*** Excerpt
As for the CB protecting the wires and not the device... Well, I have heard that and read that for years.
It does not protect the device ONLY because it does not function quick enough to prevent damage.
But, as for protecting the wires... I feel that statement is a BUNK!
If it was only to protect the wires WHY doesn't ALL wires of the same size have the same size CB?
That statement sure sounds like C.Y.A..
The product manufacture did not want to go the extra distance - spelt - MONEY. To add protection to the product!

check out the narrative on wire and protection
sizing in AC4-13


Circuit protection and wire size can be fine
tuned but based mostly on the wire's insulation
temperature limits, voltage drop, and environment
through which the wire travels.

20 amps through a 22AWG wire in free air will not
raise the temperature above the limits for Tefzel
wire . . . yet we never see 22AWG operated and/or
protected at such extreme.

5A is the legacy rule of thumb limit for 22AWG wire
dating back to Mil-w-76 cotton over rubber insulated
wire. It's a good rule of thumb that frees the
system integrator from what could be a nightmare
should his boss task him with 'optimizing' every
strand of wire in every wire bundle.
******
*** Data supplied
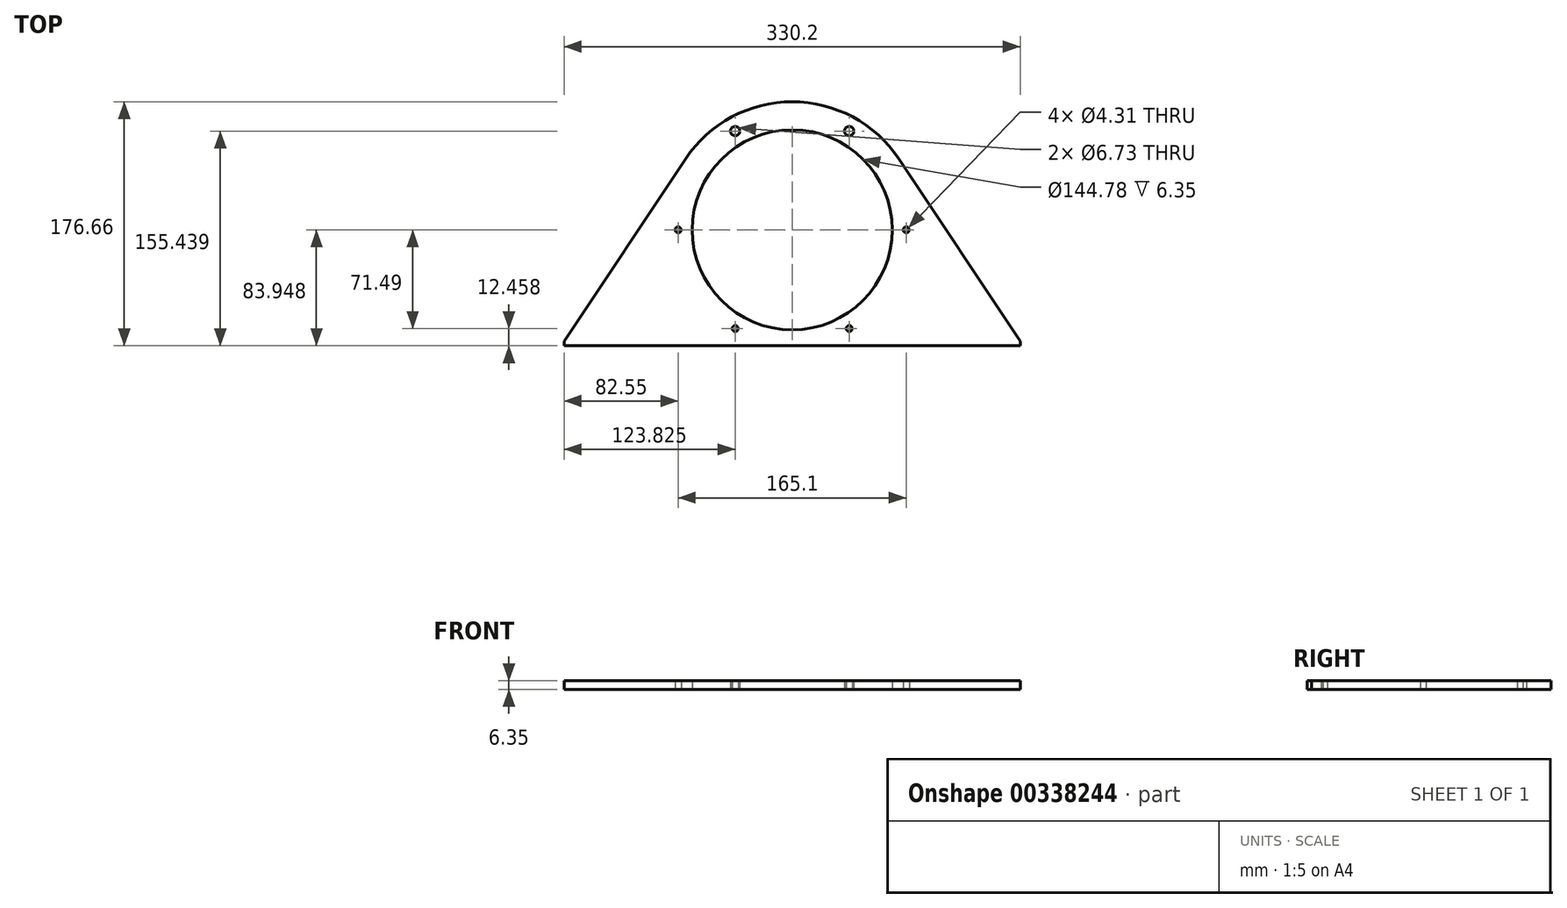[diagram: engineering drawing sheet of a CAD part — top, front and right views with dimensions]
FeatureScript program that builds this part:
annotation { "Feature Type Name" : "Feature", "Feature Type Description" : "" }
export const myFeature = defineFeature(function(context is Context, id is Id, definition is map)
    precondition{}
    {
        {
            var Q0;
            Q0=qCreatedBy(makeId("Top.planeOp"),FACE);
            var sketch = newSketch(context, id + "F0", { "sketchPlane" : qUnion([Q0])});
            skLineSegment(sketch, "E0", {"start": v(0, 0) * mm, "end": v(330.2, 0) * mm});
            skLineSegment(sketch, "E1", {"start": v(330.2, 0) * mm, "end": v(330.2, 3.17) * mm});
            skLineSegment(sketch, "E2", {"start": v(330.2, 3.17) * mm, "end": v(242.29, 135.3) * mm});
            skLineSegment(sketch, "E3", {"start": v(165.1, 0) * mm, "end": v(165.1, 83.95) * mm, "construction": true});
            skCircle(sketch, "E4", {"center": v(165.1, 83.95) * mm, "radius": 72.4 * mm});
            skArc(sketch, "E5", {"start": v(242.29, 135.3) * mm, "mid": v(165.1, 176.66) * mm, "end": v(87.91, 135.3) * mm});
            skLineSegment(sketch, "E6", {"start": v(165.1, 83.95) * mm, "end": v(247.65, 83.95) * mm, "construction": true});
            skLineSegment(sketch, "E7", {"start": v(165.1, 83.95) * mm, "end": v(123.82, 155.44) * mm, "construction": true});
            skLineSegment(sketch, "E8", {"start": v(165.1, 83.95) * mm, "end": v(206.38, 155.44) * mm, "construction": true});
            skLineSegment(sketch, "E9", {"start": v(165.1, 83.95) * mm, "end": v(165.1, 155.44) * mm, "construction": true});
            skLineSegment(sketch, "E10", {"start": v(123.83, 155.44) * mm, "end": v(206.37, 155.44) * mm, "construction": true});
            skCircle(sketch, "E11", {"center": v(123.83, 155.44) * mm, "radius": 10.16 * mm, "construction": true});
            skLineSegment(sketch, "E12", {"start": v(0, 0) * mm, "end": v(0, 3.17) * mm});
            skLineSegment(sketch, "E13", {"start": v(0, 3.17) * mm, "end": v(87.91, 135.3) * mm});
            skLineSegment(sketch, "E14", {"start": v(165.1, 83.95) * mm, "end": v(206.37, 12.46) * mm, "construction": true});
            skLineSegment(sketch, "E15", {"start": v(206.37, 12.46) * mm, "end": v(247.65, 83.95) * mm, "construction": true});
            skLineSegment(sketch, "E16", {"start": v(247.65, 83.95) * mm, "end": v(206.38, 155.44) * mm, "construction": true});
            skLineSegment(sketch, "E17", {"start": v(123.83, 155.44) * mm, "end": v(82.55, 83.95) * mm, "construction": true});
            skLineSegment(sketch, "E18", {"start": v(82.55, 83.95) * mm, "end": v(165.1, 83.95) * mm, "construction": true});
            skLineSegment(sketch, "E19", {"start": v(165.1, 83.95) * mm, "end": v(123.83, 12.46) * mm, "construction": true});
            skLineSegment(sketch, "E20", {"start": v(123.83, 12.46) * mm, "end": v(82.55, 83.95) * mm, "construction": true});
            skCircle(sketch, "E21", {"center": v(123.83, 155.44) * mm, "radius": 3.37 * mm});
            skCircle(sketch, "E22", {"center": v(206.37, 155.44) * mm, "radius": 3.37 * mm});
            skCircle(sketch, "E23", {"center": v(82.55, 83.95) * mm, "radius": 2.15 * mm});
            skCircle(sketch, "E24", {"center": v(123.83, 12.46) * mm, "radius": 2.15 * mm});
            skCircle(sketch, "E25", {"center": v(206.37, 12.46) * mm, "radius": 2.15 * mm});
            skCircle(sketch, "E26", {"center": v(247.65, 83.95) * mm, "radius": 2.15 * mm});
            skSolve(sketch);
        }
        {
            var Q0;
            Q0 = qSketchRegion(id + "F0", true);
            extrude(context, id + "F1", {"entities" : qUnion([Q0]), "depth" : 6.35 * mm});
        }
    });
******
Please extract the passage of the excerpt on circuit breakers and wire sizing starting at "As for the CB" and ending at "statement is a BUNK!", copying it word for word.

As for the CB protecting the wires and not the device... Well, I have heard that and read that for years.
It does not protect the device ONLY because it does not function quick enough to prevent damage.
But, as for protecting the wires... I feel that statement is a BUNK!